[Items from a dataset]
******

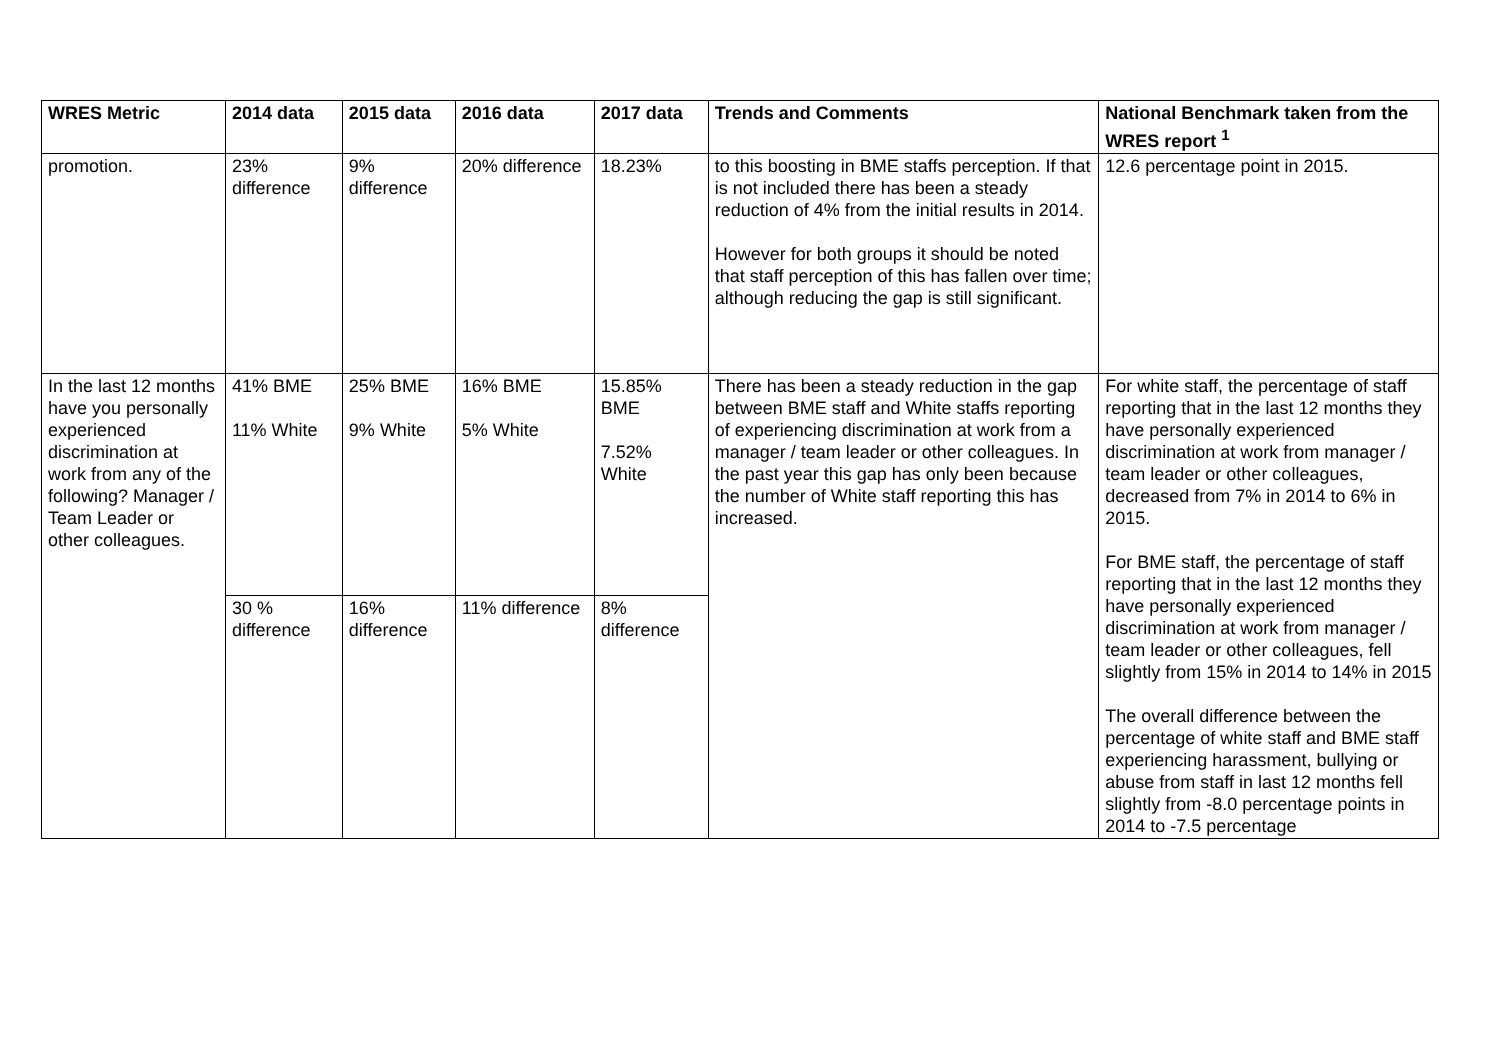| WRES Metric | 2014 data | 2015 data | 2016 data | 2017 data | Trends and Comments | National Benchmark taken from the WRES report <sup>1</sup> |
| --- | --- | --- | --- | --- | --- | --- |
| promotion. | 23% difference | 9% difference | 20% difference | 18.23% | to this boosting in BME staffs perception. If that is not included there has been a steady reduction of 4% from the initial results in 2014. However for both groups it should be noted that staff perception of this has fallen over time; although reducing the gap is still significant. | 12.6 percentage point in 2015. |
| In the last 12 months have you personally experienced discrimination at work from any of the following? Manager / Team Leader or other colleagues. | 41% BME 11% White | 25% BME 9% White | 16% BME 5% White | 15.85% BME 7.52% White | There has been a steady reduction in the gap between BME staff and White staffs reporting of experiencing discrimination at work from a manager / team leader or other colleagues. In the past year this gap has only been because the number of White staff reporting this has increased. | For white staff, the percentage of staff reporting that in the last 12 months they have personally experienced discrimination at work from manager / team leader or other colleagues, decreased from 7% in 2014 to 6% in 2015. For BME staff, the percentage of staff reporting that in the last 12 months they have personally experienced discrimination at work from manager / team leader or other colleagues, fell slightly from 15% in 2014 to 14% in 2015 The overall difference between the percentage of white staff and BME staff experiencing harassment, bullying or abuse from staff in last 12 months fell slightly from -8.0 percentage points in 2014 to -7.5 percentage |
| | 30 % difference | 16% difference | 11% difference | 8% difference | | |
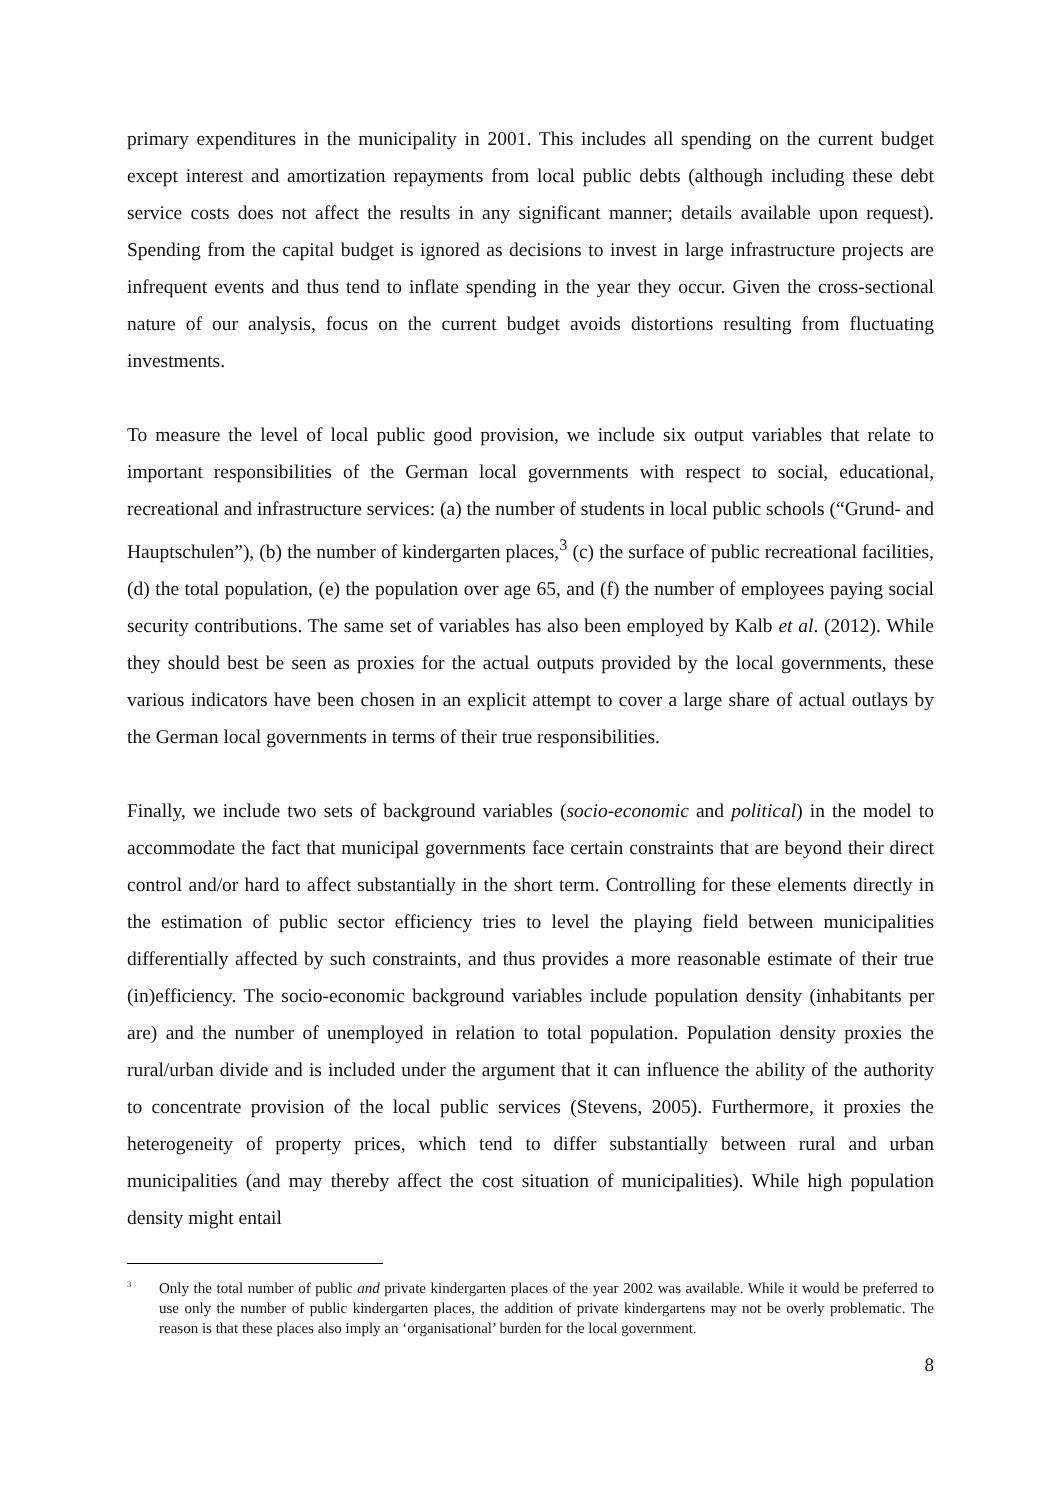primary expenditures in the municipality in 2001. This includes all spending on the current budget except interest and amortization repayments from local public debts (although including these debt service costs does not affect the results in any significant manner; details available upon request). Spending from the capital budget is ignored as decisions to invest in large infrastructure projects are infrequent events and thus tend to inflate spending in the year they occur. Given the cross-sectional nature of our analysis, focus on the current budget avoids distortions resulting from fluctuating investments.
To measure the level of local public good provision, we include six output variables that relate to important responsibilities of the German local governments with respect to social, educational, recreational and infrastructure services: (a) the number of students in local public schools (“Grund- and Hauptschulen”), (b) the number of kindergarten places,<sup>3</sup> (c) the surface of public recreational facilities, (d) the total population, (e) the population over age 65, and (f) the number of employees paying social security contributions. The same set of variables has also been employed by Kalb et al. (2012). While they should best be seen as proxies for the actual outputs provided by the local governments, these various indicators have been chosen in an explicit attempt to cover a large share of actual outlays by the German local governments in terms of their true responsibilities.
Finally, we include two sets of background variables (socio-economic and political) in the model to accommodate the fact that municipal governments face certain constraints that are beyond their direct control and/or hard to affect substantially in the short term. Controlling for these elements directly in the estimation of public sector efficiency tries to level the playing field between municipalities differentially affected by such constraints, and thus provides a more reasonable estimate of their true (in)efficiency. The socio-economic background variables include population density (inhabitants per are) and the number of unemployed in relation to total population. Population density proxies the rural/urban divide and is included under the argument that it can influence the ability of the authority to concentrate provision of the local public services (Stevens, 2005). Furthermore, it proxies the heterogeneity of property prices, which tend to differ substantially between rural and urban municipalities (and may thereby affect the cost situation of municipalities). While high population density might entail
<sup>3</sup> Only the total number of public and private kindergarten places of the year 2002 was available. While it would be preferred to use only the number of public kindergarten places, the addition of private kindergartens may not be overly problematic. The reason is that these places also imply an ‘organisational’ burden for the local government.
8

******

**Exercise brief**:
Retype the entries above exactly. Stop after the line containing "difference | | |", and omit the pictures.

**Solution for this problem**:
| WRES Metric | 2014 data | 2015 data | 2016 data | 2017 data | Trends and Comments | National Benchmark taken from the WRES report <sup>1</sup> |
| --- | --- | --- | --- | --- | --- | --- |
| promotion. | 23% difference | 9% difference | 20% difference | 18.23% | to this boosting in BME staffs perception. If that is not included there has been a steady reduction of 4% from the initial results in 2014. However for both groups it should be noted that staff perception of this has fallen over time; although reducing the gap is still significant. | 12.6 percentage point in 2015. |
| In the last 12 months have you personally experienced discrimination at work from any of the following? Manager / Team Leader or other colleagues. | 41% BME 11% White | 25% BME 9% White | 16% BME 5% White | 15.85% BME 7.52% White | There has been a steady reduction in the gap between BME staff and White staffs reporting of experiencing discrimination at work from a manager / team leader or other colleagues. In the past year this gap has only been because the number of White staff reporting this has increased. | For white staff, the percentage of staff reporting that in the last 12 months they have personally experienced discrimination at work from manager / team leader or other colleagues, decreased from 7% in 2014 to 6% in 2015. For BME staff, the percentage of staff reporting that in the last 12 months they have personally experienced discrimination at work from manager / team leader or other colleagues, fell slightly from 15% in 2014 to 14% in 2015 The overall difference between the percentage of white staff and BME staff experiencing harassment, bullying or abuse from staff in last 12 months fell slightly from -8.0 percentage points in 2014 to -7.5 percentage |
| | 30 % difference | 16% difference | 11% difference | 8% difference | | |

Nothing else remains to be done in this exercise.